Since the 1936 statute 16 members of the Fondazione Monte dei Paschi di Siena were appointed by local authorities: 8 members by the municipality of Siena, 5 by the province of Siena, 1 by the University of Siena, 1 by the Tuscany region and the latter by Archdioceses of Siena, Colle Val d'Elsa and Montalcino. The Foundation appoints the MPS governing body whose governance and operativity has been highly influenced by the Italian politic since the 20th century.

==History==
The foundation was the major shareholders of Banca Monte dei Paschi di Siena.

As of December 31, 1996, FMPS reported total assets of €2,696,800,000. Between 1999 and 2000, FMPS's assets began substantially increasing as an effect of the bank's public listing in the stock market.

As of December 31, 2007, assets were €6,380,083,884, 30% of which was capital in Banca Monte dei Paschi di Siena. During 2008, the foundation injected new capital into the bank, as Banca Monte dei Paschi di Siena issued new shares to finance its acquisition of Banca Antonveneta from Banco Santander. As of December 31, 2008, assets were €6,721,533,109, but now the investment in Banca Monte dei Paschi di Siena represented more than 70% of it, a huge increase from the previous year which represented an inversion away from the trend of prudent diversification that was taking place in prior years. At this point, FMPS's stake in Banca Monte dei Paschi di Siena was €4,805,805,166 and included 45.9% of all ordinary shares. The foundation also owned a 0.84% stake in Sanpaolo IMI in 2006.

However, in the following years, the bank would suffer huge losses from non-performing loans, derivative contracts. Its market capitalization fell and it was forced to recapitalize multiple times by issuing new shares.

FMPS's assets fell to €2,562,696,198 as of December 31, 2011. The foundation failed to purchase all the new shares assigned issued by Banca Monte dei Paschi, and also started selling shares, so its stake in the bank also dropped. As of December 31, 2013, assets were €1,205,497,787.

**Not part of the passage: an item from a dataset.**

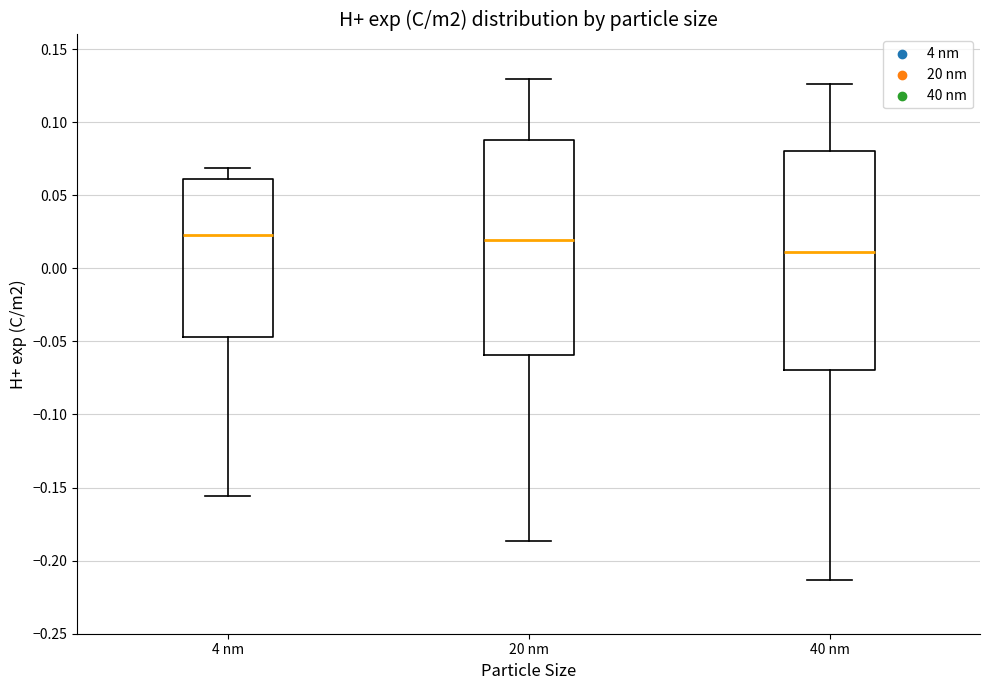

Where does the median line of the box for 4 nm sit on the y-axis? The values are not printed on the chart, so give them approximately, as read against the axis.

0.025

In 2014, the foundation sold most of the stake it held in Monte dei Paschi; 3,621,277,308 shares sold for about €0.2352 per share. On March 31 the foundation also formed a shareholders' agreement with Fintech Advisory and BTG Pactual Europe, a subsidiary of BTG Pactual. In the agreement, 5.48% voting rights of BMPS would vote collectively. After another capital increase, the agreement would only bind for 0.498% stake. As of December 31, FMPS's stake in the bank was valued at just €85,864,810, 12.91% of total assets, €0.67128 per shares times 127,912,863. 2014's total assets were €664,776,767 as of December 31.

ACRI, a trade association of savings banks and banking foundation, signed a memorandum of understanding with the Ministry of Economy and Finance for the new regulation on the assets of the foundations in 2015. The new regulations require the foundation to not invest more than one-third of the assets in a single entity.

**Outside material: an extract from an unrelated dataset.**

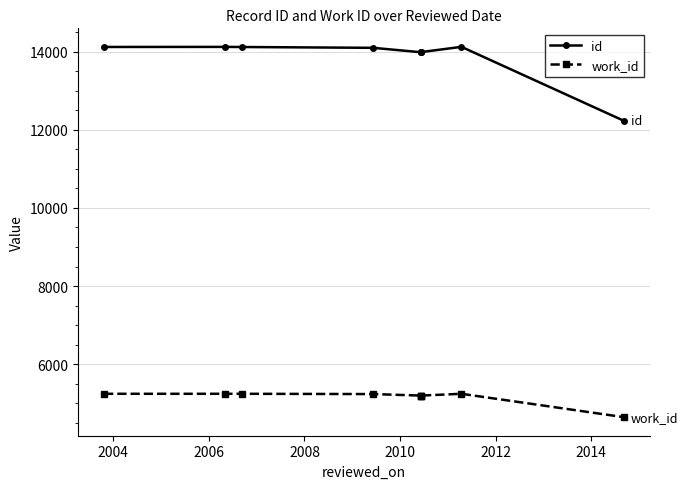

Is it true that id equals 22682 at 2012?

False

As at December 31, 2015, total assets were €561,049,998. FMPS also owned all the units of Quaestio's Quaestio Capital Fund Global Diversified I Fund, which had a net asset value of approximately €236,000,000 at that time.

As of 31 December 2020, the foundation reported on its balance sheets assets of €543,836,006, down almost 92% from 2008's all-time high, and down almost 80% from 1996's starting point. Of these assets 6.4% was mostly real estate, 10.1% representing liquidity ready to be deployed and 82.9% representing financial assets FMPS is invested in, managed in part by Quaestio Capital Management SGR and in part by the foundation itself, also including mission related assets. The stake in Banca Monte dei Paschi di Siena's capital dropped to just 0.003% of the bank's shares, an almost insignificant amount of FMPS's assets.